Document passage =
• • • • • • •
Over the past month we have been talking about finding freedom in forgiveness. Our focus has been on identifying the places in our lives where we hold guilt – either guilt for failures and problems of our own, or holding guilt against others for the failures of past relationships. We’ve named that only in receiving the forgiveness of God ourselves, or in extending forgiveness to others, can any of us truly live freely into the lives we have been created and called to live.
It seems like internalizing the pain of broken relationships and past problems would make life easy. How bad can it be to just not talk about things? Who really wants to lay out on the table all our dirty laundry and rehash issues of the past? When you gather with family or friends with whom you have a broken relationship, it’s far easier to let the elephant sit quietly in the corner, perhaps sipping some warm tea, than to call the elephant out for what it represents. When we hold on to such guilt and pain from past problems, we never quite have a clear conscience. The scar tissue of such pain is always there to remind us of the difficulties of our times past, and it holds us back by reminding us of hurtful words and actions, and the reminder of such guilt finds its way bubbling up too often, chaining us to the past we so desperately yearn to forget.
• • • • • • •
Supplied data =
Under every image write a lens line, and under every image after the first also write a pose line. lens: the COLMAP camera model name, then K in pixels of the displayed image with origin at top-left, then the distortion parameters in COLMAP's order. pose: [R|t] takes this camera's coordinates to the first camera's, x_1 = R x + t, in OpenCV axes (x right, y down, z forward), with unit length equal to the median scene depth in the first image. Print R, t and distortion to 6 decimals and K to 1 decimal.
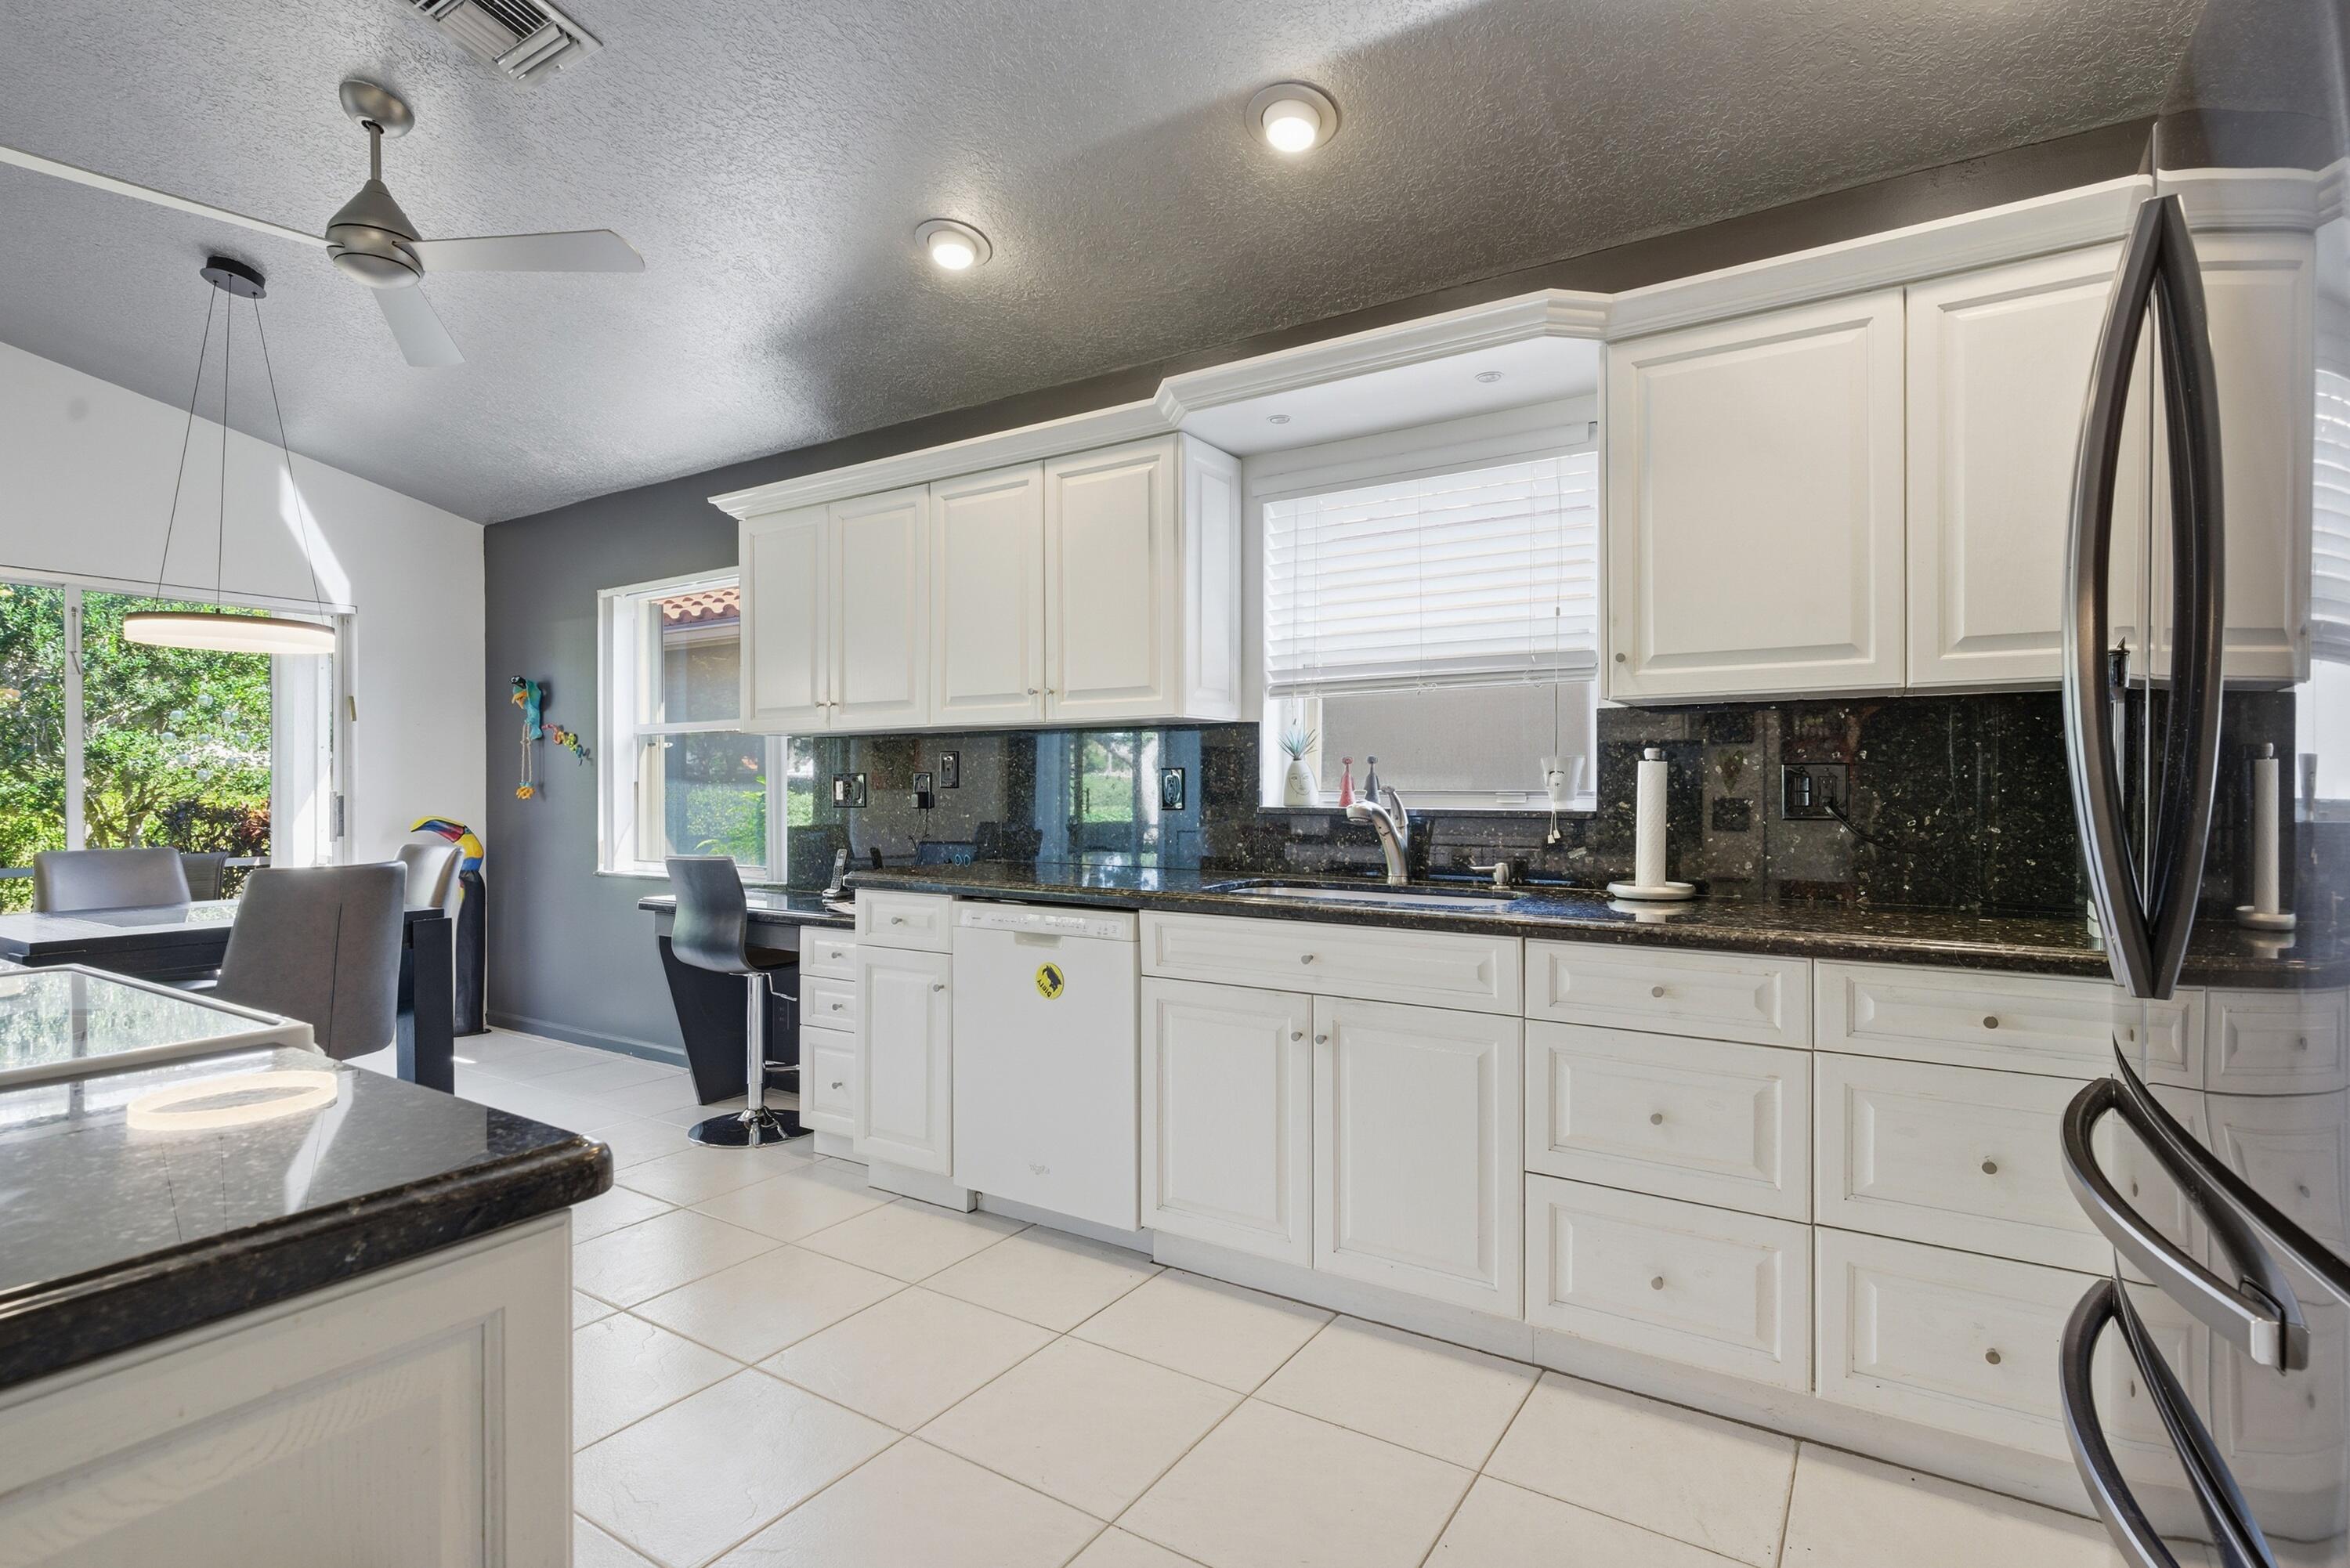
lens RADIAL K [[1147.6, 0, 1114.8], [0, 1147.6, 786.1], [0, 0, 1]] dist [0.000621, -0.003042]
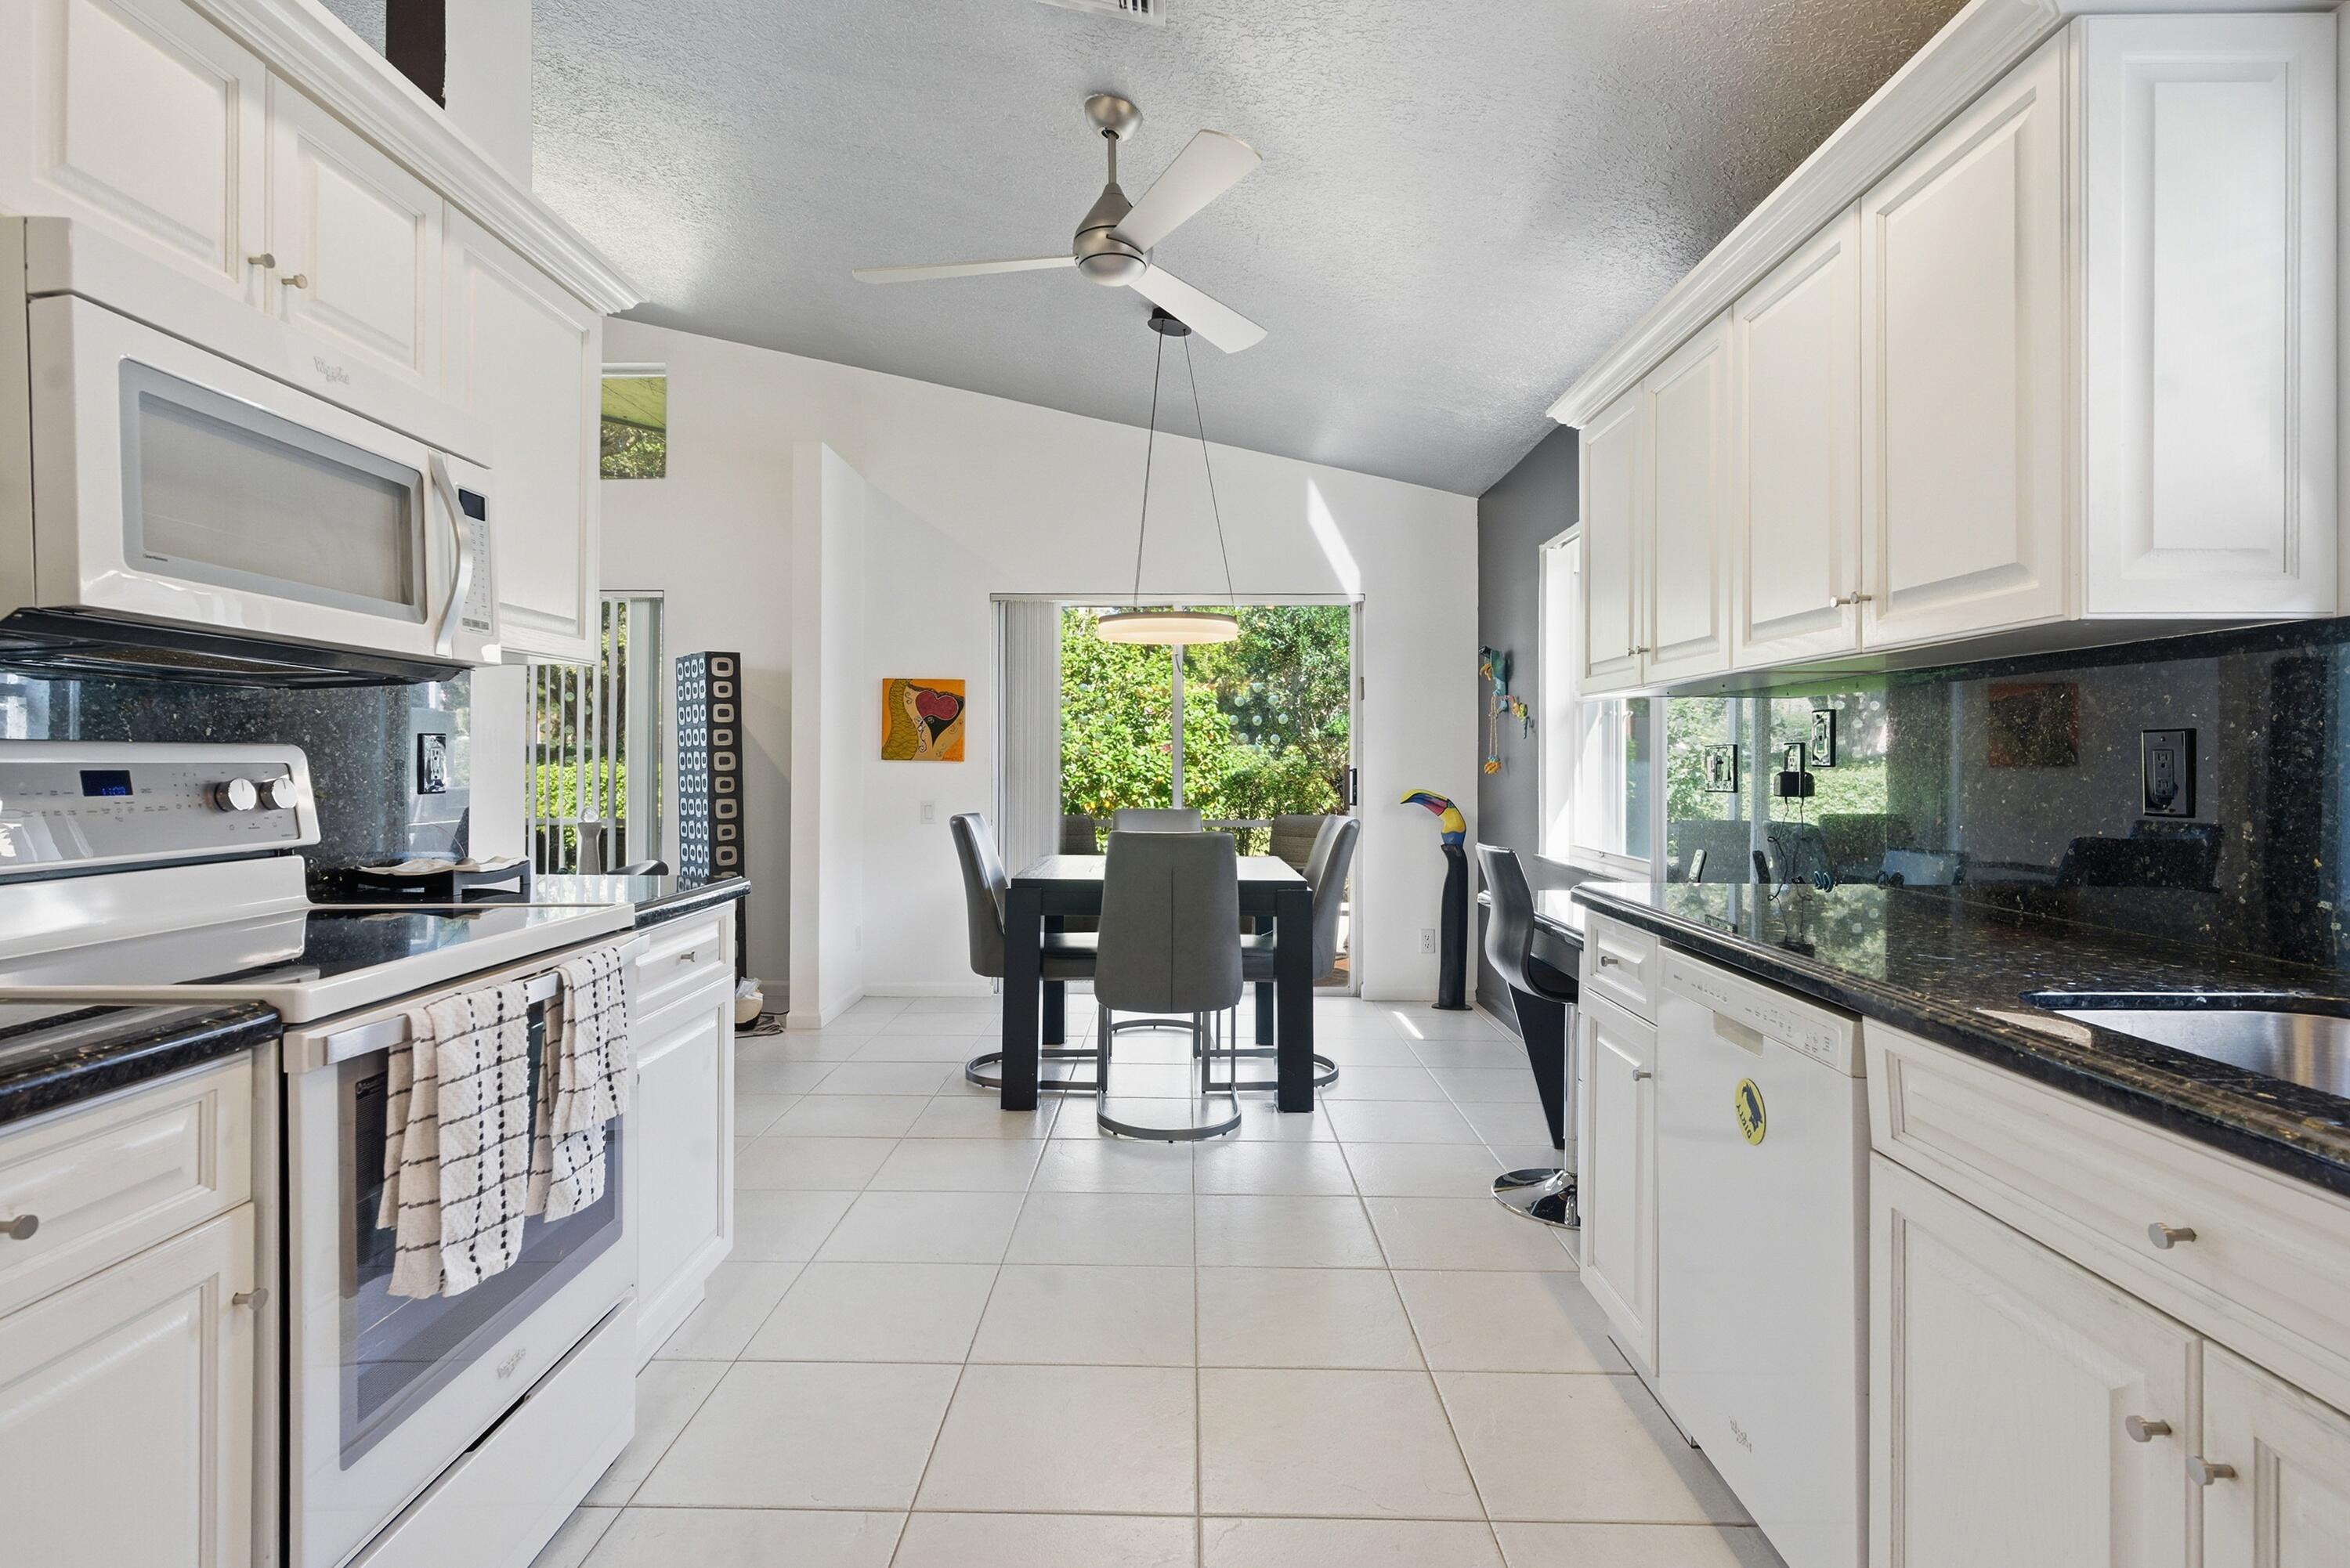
lens RADIAL K [[1147.6, 0, 1190.9], [0, 1147.6, 750.6], [0, 0, 1]] dist [0.000621, -0.003042]
pose [[0.555483, -0.002297, -0.831525, 0.245956], [-0.005432, 0.999965, -0.006391, -0.001583], [0.831510, 0.008067, 0.555451, 0.434892]]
• • • • • • •
Task statement = From the passage on forgiveness, write out the part that begins at the words "It seems like" and stops after "yearn to forget.". The lines here are separate from the passage on forgiveness.

Your response =
It seems like internalizing the pain of broken relationships and past problems would make life easy. How bad can it be to just not talk about things? Who really wants to lay out on the table all our dirty laundry and rehash issues of the past? When you gather with family or friends with whom you have a broken relationship, it’s far easier to let the elephant sit quietly in the corner, perhaps sipping some warm tea, than to call the elephant out for what it represents. When we hold on to such guilt and pain from past problems, we never quite have a clear conscience. The scar tissue of such pain is always there to remind us of the difficulties of our times past, and it holds us back by reminding us of hurtful words and actions, and the reminder of such guilt finds its way bubbling up too often, chaining us to the past we so desperately yearn to forget.